- _Série de consignes_
[A] Recopiez mot pour mot le passage de l'homélie qui va de « Les diacres seront » à « l’évangile du Salut. », ces deux passages compris.
[B] Écrivez la suite de l'homélie sur le ministère de prêtre, en reprenant juste après sa dernière phrase.

Trois invitations qui résument le ministère de prêtre
Homélie de la messe chrismale
12 avril 2017
Cathédrale de Toulon
Chers frères et sœurs,
Cette semaine sainte est l’occasion pour chacun d’entre nous de revenir aux fondamentaux de notre vie chrétienne, puisque celle-ci repose sur la mort et la résurrection du Christ, que nous célébrons au cours du Triduum pascal.
Au centre de cette célébration, les prêtres vont renouveler leurs engagements sacerdotaux, redire « oui » à l’appel du Seigneur et de l’Église. Ce « oui » qu’ils ont prononcé au jour de leur ordination. Ce « oui » qui traduit leur volonté de re-choisir leur sacerdoce devant vous tous, pour vous tous.
Les diacres seront associés à ce geste, en ré-assumant leur ministère à la suite du Christ serviteur, qui s’est fait pauvre pour rejoindre dans sa Charité toutes les pauvretés du monde, et y apporter l’évangile du Salut.
Trois expressions caractérisent la vie et le ministère du prêtre. Trois expressions que nous prononçons au nom du Christ, et qui introduisent la liturgie eucharistique. Trois expressions qui appellent la réponse de l’assemblée pour qu’elle se constitue en corps du Christ.
1. La première expression est : « Le seigneur soit avec vous ». Je me souviendrai toute ma vie de ces mots, « Le seigneur soit avec vous », prononcés par un jeune pâtre que je croisais sur une route perdue du Nord Cameroun. J’étais alors laïc, jeune coopérant, et au cours d’une escapade avec quelques amis, pour faire un safari dans la brousse, cherchant ma route, et je questionnais, depuis ma voiture, cet humble berger pour qu’il m’indique le chemin. Il termina son explication par ces quelques mots : « Et que le Seigneur soit avec vous ». Cet homme que je voyais pour la première et dernière fois, me délivra, sans s’en rendre compte, une parole de vie, que je reçus alors comme une présence de Dieu à un instant précis de ma vie où je me posais beaucoup de questions sur l’orientation non seulement de mon safari mais plus profondément de mon existence.
« Le Seigneur soit avec vous » Notre mission de prêtre est de rappeler, de proclamer, de signifier la proximité de Dieu, d’un Dieu qui s’était fait homme. Tant de nos contemporains, plongés dans l’éclipse de Dieu, le pensent loin de nous, absent, indifférent.
Signifier cette présence, cette actualité de Dieu (sa contemporanéité) passe par des gestes et des paroles, les actes sacramentels que le prêtre pose chaque jour, au nom du Christ.
Mais le prêtre doit aussi signifier par sa vie, par sa manière de vivre, cette réalité de Dieu, cette présence de Dieu. C’est une question de cohérence, de crédibilité, de fécondité aussi. Nous savons l’impact désastreux du contre-témoignage de prêtres qui ont eu des comportements moraux scandaleux. Ils blessent à jamais non seulement leurs victimes qui étaient autrefois leurs fidèles, mais aussi le corps du Christ.

- _Lignes affichées_

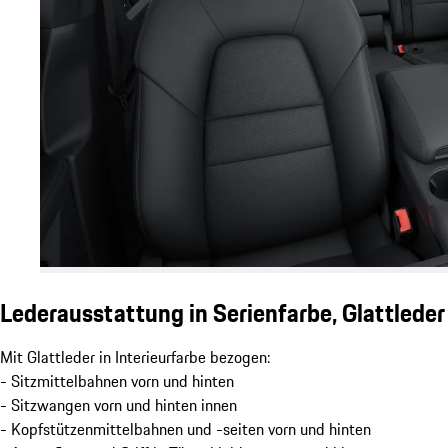
Lederausstattung in Serienfarbe, Glattlede
Mit Glattleder in Interieurfarbe bezogen:
- Sitzmittelbahnen vorn und hinten
- Sitzwangen vorn und hinten innen
- Kopfstützenmittelbahnen und -seiten vorn und hinten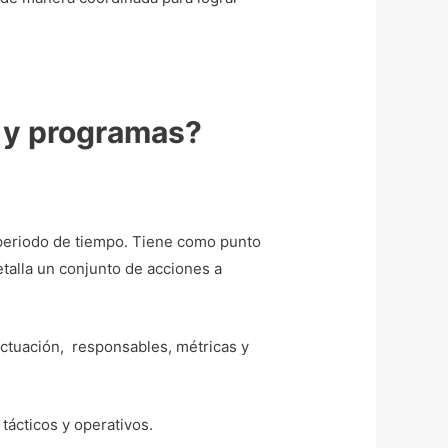
s y programas?
 periodo de tiempo. Tiene como punto
etalla un conjunto de acciones a
 actuación, responsables, métricas y
 tácticos y operativos.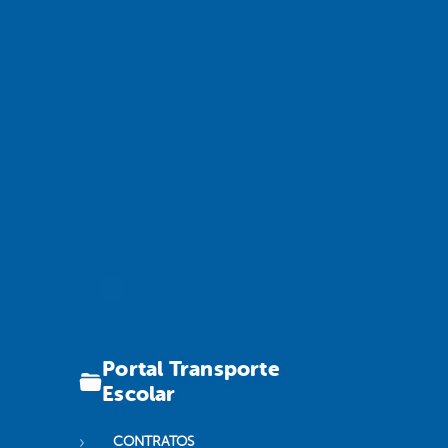
Portal Transporte
Escolar
CONTRATOS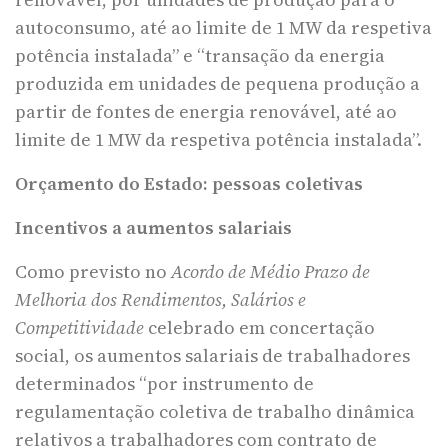
autoconsumo, até ao limite de 1 MW da respetiva
potência instalada” e “transação da energia
produzida em unidades de pequena produção a
partir de fontes de energia renovável, até ao
limite de 1 MW da respetiva potência instalada”.
Orçamento do Estado: pessoas coletivas
Incentivos a aumentos salariais
Como previsto no
Acordo de Médio Prazo de
Melhoria dos Rendimentos, Salários e
Competitividade
celebrado em concertação
social, os aumentos salariais de trabalhadores
determinados “por instrumento de
regulamentação coletiva de trabalho dinâmica
relativos a trabalhadores com contrato de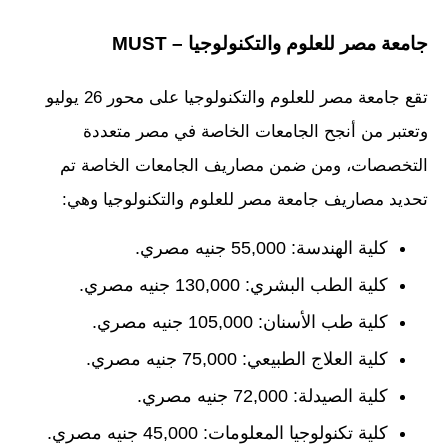
جامعة مصر للعلوم والتكنولوجيا – MUST
تقع جامعة مصر للعلوم والتكنولوجيا على محور 26 يوليو
وتعتبر من أنجح الجامعات الخاصة في مصر متعددة
التخصصات، ومن ضمن مصاريف الجامعات الخاصة تم
تحديد مصاريف جامعة مصر للعلوم والتكنولوجيا وهي:
كلية الهندسة: 55,000 جنيه مصري.
كلية الطب البشري: 130,000 جنيه مصري.
كلية طب الأسنان: 105,000 جنيه مصري.
كلية العلاج الطبيعي: 75,000 جنيه مصري.
كلية الصيدلة: 72,000 جنيه مصري.
كلية تكنولوجيا المعلومات: 45,000 جنيه مصري.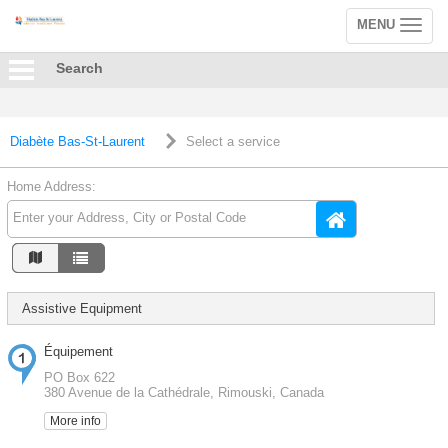
MENU
Toggle
navigation
Search
Diabète Bas-St-Laurent
Select a service
Home Address:
Assistive Equipment
Équipement
PO Box 622
380 Avenue de la Cathédrale, Rimouski, Canada
More info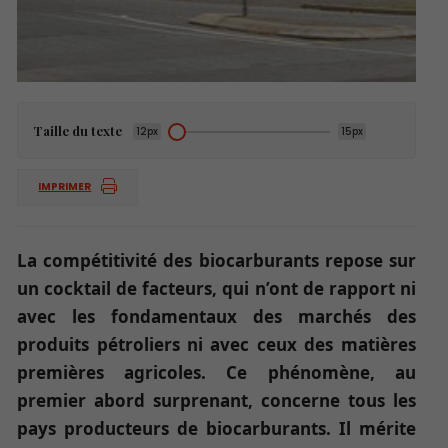
Taille du texte
12px
15px
IMPRIMER
La compétitivité des biocarburants repose sur
un cocktail de facteurs, qui n’ont de rapport ni
avec les fondamentaux des marchés des
produits pétroliers ni avec ceux des matières
premières agricoles. Ce phénomène, au
premier abord surprenant, concerne tous les
pays producteurs de biocarburants. Il mérite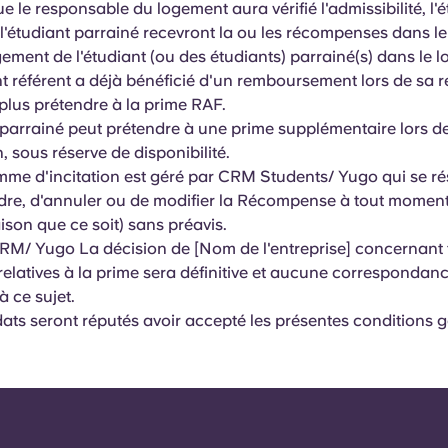
e le responsable du logement aura vérifié l'admissibilité, l'
t l'étudiant parrainé recevront la ou les récompenses dans l
ment de l'étudiant (ou des étudiants) parrainé(s) dans le 
nt référent a déjà bénéficié d'un remboursement lors de sa ré
plus prétendre à la prime RAF.
 parrainé peut prétendre à une prime supplémentaire lors d
, sous réserve de disponibilité.
me d'incitation est géré par CRM Students/ Yugo qui se rés
re, d'annuler ou de modifier la Récompense à tout moment
ison que ce soit) sans préavis.
RM/ Yugo La décision de [Nom de l'entreprise] concernant 
relatives à la prime sera définitive et aucune correspondan
à ce sujet.
ats seront réputés avoir accepté les présentes conditions 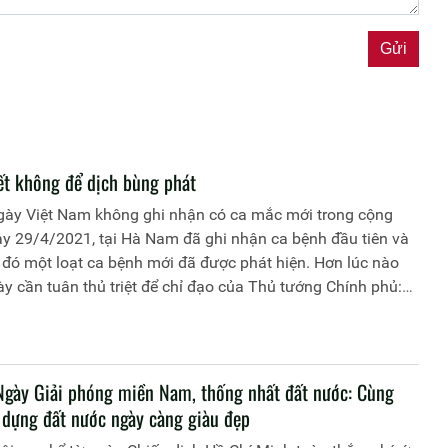
ết không để dịch bùng phát
gày Việt Nam không ghi nhận có ca mắc mới trong cộng
y 29/4/2021, tại Hà Nam đã ghi nhận ca bệnh đầu tiên và
đó một loạt ca bệnh mới đã được phát hiện. Hơn lúc nào
này cần tuân thủ triệt để chỉ đạo của Thủ tướng Chính phủ:
truy vết nhanh, khoanh vùng gọn, cách ly ngay, điều trị tích
p dịch triệt để, sớm ổn định tình hình và tâm lý cho nhân
hức lấy mẫu, xét nghiệm trên diện rộng; kiên quyết không để
lan nhanh.
gày Giải phóng miền Nam, thống nhất đất nước: Cùng
 dựng đất nước ngày càng giàu đẹp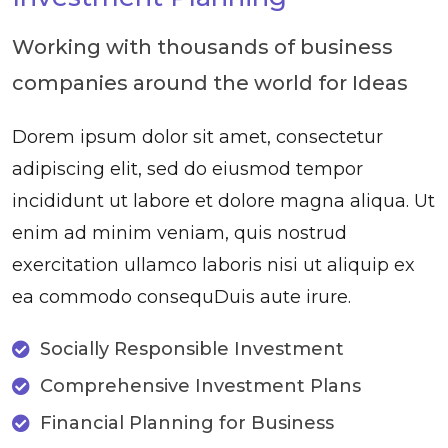
Working with thousands of business
companies around the world for Ideas
Dorem ipsum dolor sit amet, consectetur
adipiscing elit, sed do eiusmod tempor
incididunt ut labore et dolore magna aliqua. Ut
enim ad minim veniam, quis nostrud
exercitation ullamco laboris nisi ut aliquip ex
ea commodo consequDuis aute irure.
Socially Responsible Investment
Comprehensive Investment Plans
Financial Planning for Business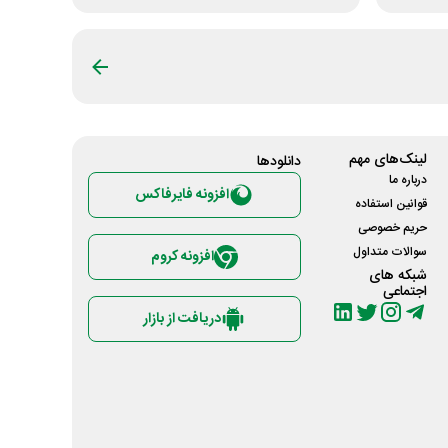
لینک‌های مهم
دانلود‌ها
درباره ما
افزونه فایرفاکس
قوانین استفاده
حریم خصوصی
سوالات متداول
افزونه کروم
شبکه های
اجتماعی
دریافت از بازار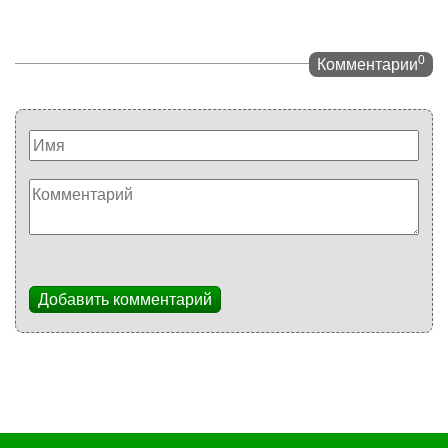
0
Комментарии
Добавить комментарий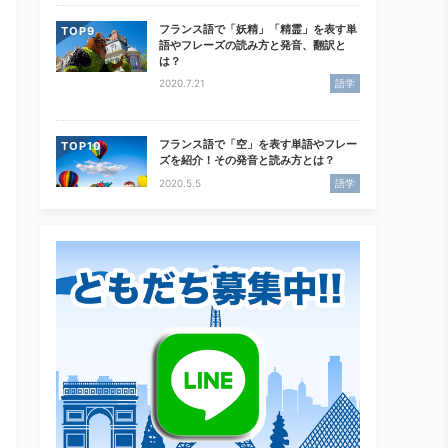
フランス語で「妖精」「精霊」を表す単
TOP
語やフレーズの読み方と発音、翻訳と
は？
2020.7.21
語学
フランス語で「空」を表す単語やフレー
TOP
ズを紹介！その発音と読み方とは？
2020.5.5
語学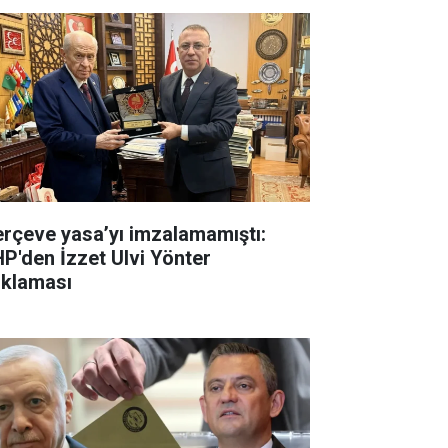
erçeve yasa’yı imzalamamıştı:
P'den İzzet Ulvi Yönter
ıklaması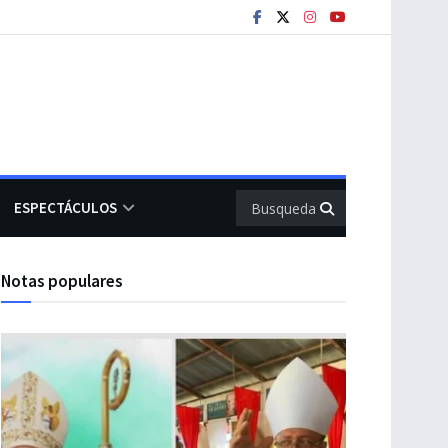
ESPECTÁCULOS
Notas populares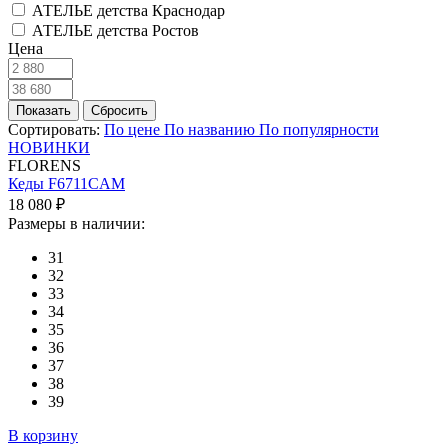
АТЕЛЬЕ детства Краснодар
АТЕЛЬЕ детства Ростов
Цена
Сортировать:
По цене
По названию
По популярности
НОВИНКИ
FLORENS
Кеды F6711CAM
18 080 ₽
Размеры в наличии:
31
32
33
34
35
36
37
38
39
В корзину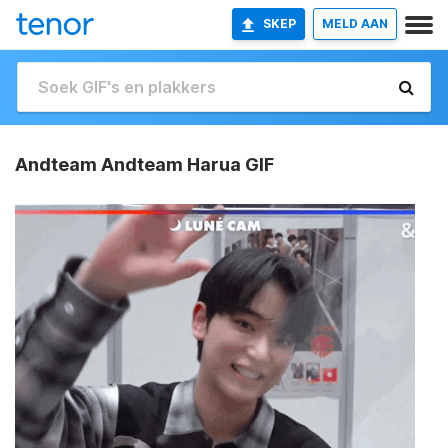
SKEP
MELD AAN
Andteam Andteam Harua GIF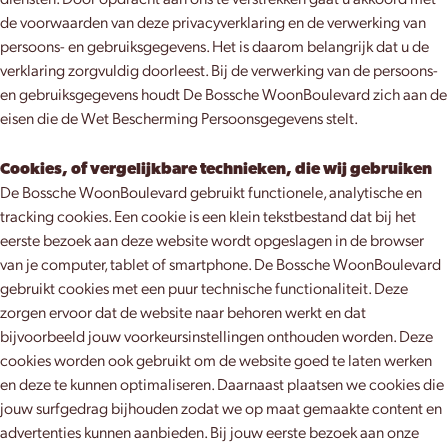
diensten. Door opdracht aan ons te verstrekken gaat u akkoord met
de voorwaarden van deze privacyverklaring en de verwerking van
persoons- en gebruiksgegevens. Het is daarom belangrijk dat u de
verklaring zorgvuldig doorleest. Bij de verwerking van de persoons-
en gebruiksgegevens houdt De Bossche WoonBoulevard zich aan de
eisen die de Wet Bescherming Persoonsgegevens stelt.
Cookies, of vergelijkbare technieken, die wij gebruiken
De Bossche WoonBoulevard gebruikt functionele, analytische en
tracking cookies. Een cookie is een klein tekstbestand dat bij het
eerste bezoek aan deze website wordt opgeslagen in de browser
van je computer, tablet of smartphone. De Bossche WoonBoulevard
gebruikt cookies met een puur technische functionaliteit. Deze
zorgen ervoor dat de website naar behoren werkt en dat
bijvoorbeeld jouw voorkeursinstellingen onthouden worden. Deze
cookies worden ook gebruikt om de website goed te laten werken
en deze te kunnen optimaliseren. Daarnaast plaatsen we cookies die
jouw surfgedrag bijhouden zodat we op maat gemaakte content en
advertenties kunnen aanbieden. Bij jouw eerste bezoek aan onze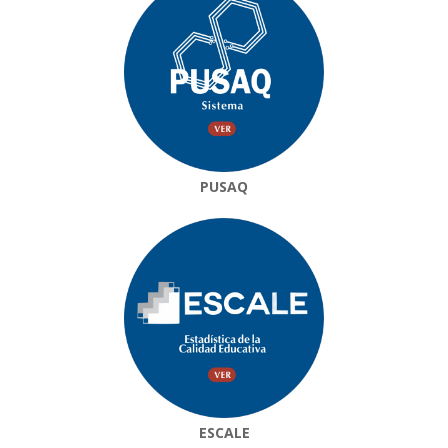
PUSAQ
ESCALE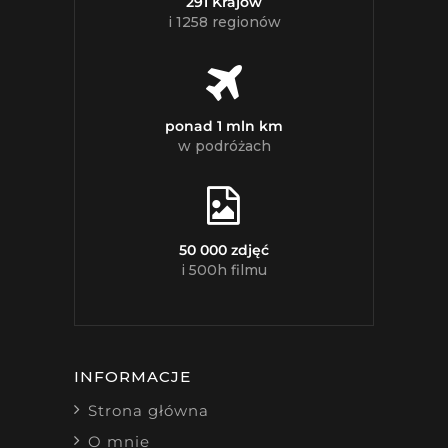
291 Krajów
i 1258 regionów
ponad 1 mln km
w podróżach
50 000 zdjęć
i 500h filmu
INFORMACJE
Strona główna
O mnie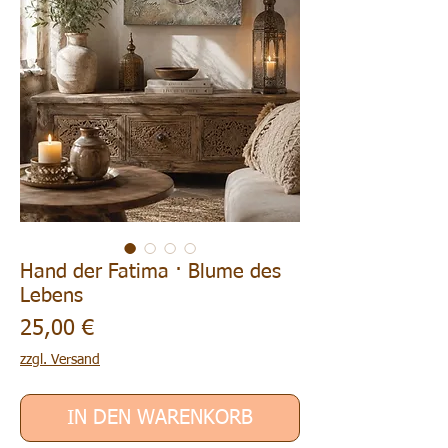
Hand der Fatima · Blume des
Lebens
Preis
25,00 €
zzgl. Versand
IN DEN WARENKORB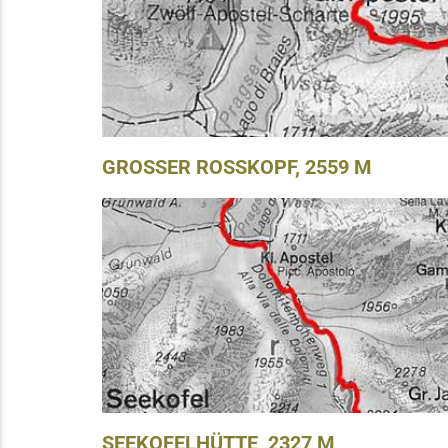
GROSSER ROSSKOPF, 2559 M
SEEKOFELHÜTTE, 2327 M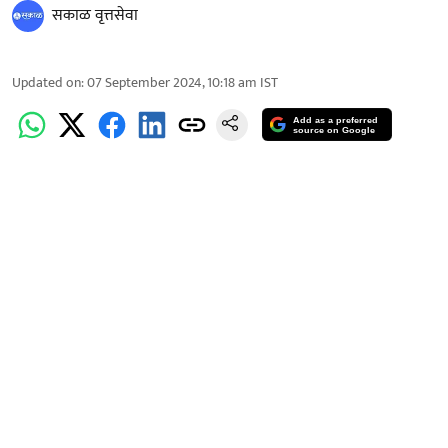
सकाळ वृत्तसेवा
Updated on
:
07 September 2024, 10:18 am
IST
Add as a preferred
source on Google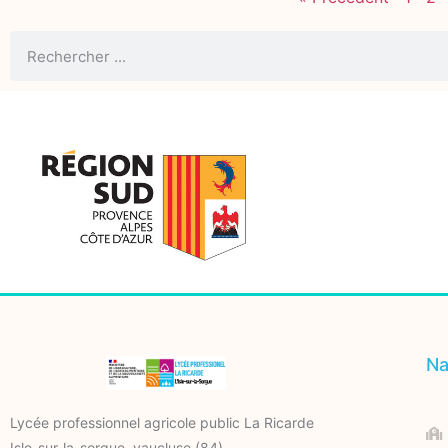
Na
Lycée professionnel agricole public La Ricarde
Isle-sur-la-sorgue, vaucluse (84)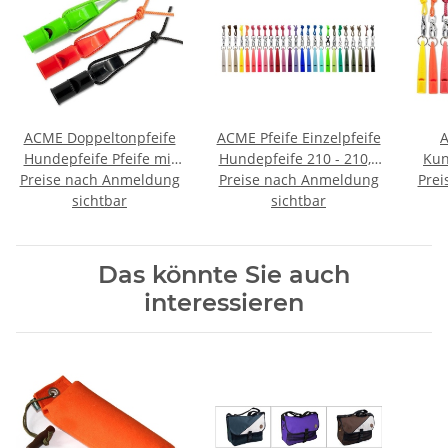
ACME Doppeltonpfeife
ACME Pfeife Einzelpfeife
A
Hundepfeife Pfeife mit
Hundepfeife 210 - 210,5
Kun
Preise nach Anmeldung
Trill + Pfeifenband
Preise nach Anmeldung
- 211,5 - 212
Prei
sichtbar
sichtbar
Das könnte Sie auch
interessieren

- _Réponses par consigne_
[A]
Les diacres seront associés à ce geste, en ré-assumant leur ministère à la suite du Christ serviteur, qui s’est fait pauvre pour rejoindre dans sa Charité toutes les pauvretés du monde, et y apporter l’évangile du Salut.

[B]
« Le Seigneur soit avec vous » n’est pas seulement un dire, à enseigner, mais aussi un message à vivre et à faire vivre par un chemin perpétuel de conversion. La séduction du confort qui induit la paresse pastorale, la tentation de l’activisme, où l’on existe que par les œuvres, le repli individualiste, lorsque l’ego devient le centre de gravité de la vie spirituelle… Tels sont les combats de tous les baptisés, et aussi du prêtre en particulier.
2. Il est aussi une autre parole que le prêtre prononce lorsqu’il introduit la préface eucharistique : « Élevons notre cœur ». Comme le dit saint Augustin : « Toute la vie des vrais chrétiens est un « Élevons notre cœur » [car] l’espoir est en Dieu, non en toi ; toi, tu es d’en-bas ; Dieu est en haut. » En Jésus-Christ, Dieu est là, mais Jésus-Christ est aussi l’au-delà du monde. Le monde se lit, se comprend à partir de sa fin, de ce qui l’achève, de ce qui le sauve de sa propre disparition. « Recherchez les réalités d’en-haut, là où se trouve le Christ », clamera l’Apôtre Paul aux chrétiens de Colosse. Les débats (ébats) actuels de notre société engluée dans les polémiques et les dialectiques politiques et idéologiques à courte vue, médiatisés à outrance, oblitèrent si souvent les enjeux de fond de notre temps, qui ne s’apprécient que dans un regard théologal, né d’en haut, qui se pose sur le monde, en nous rappelant d’abord le sens, la dignité et la beauté de la vie humaine dès sa conception jusqu’à sa fin naturelle ; en portant attention au petit, au démuni, au pauvre, à celui qui vit à l’ombre de lui-même, avec cette attention que le Christ porte à chacun, quelles que soient ses fractures, et qui nous rend responsables les uns des autres.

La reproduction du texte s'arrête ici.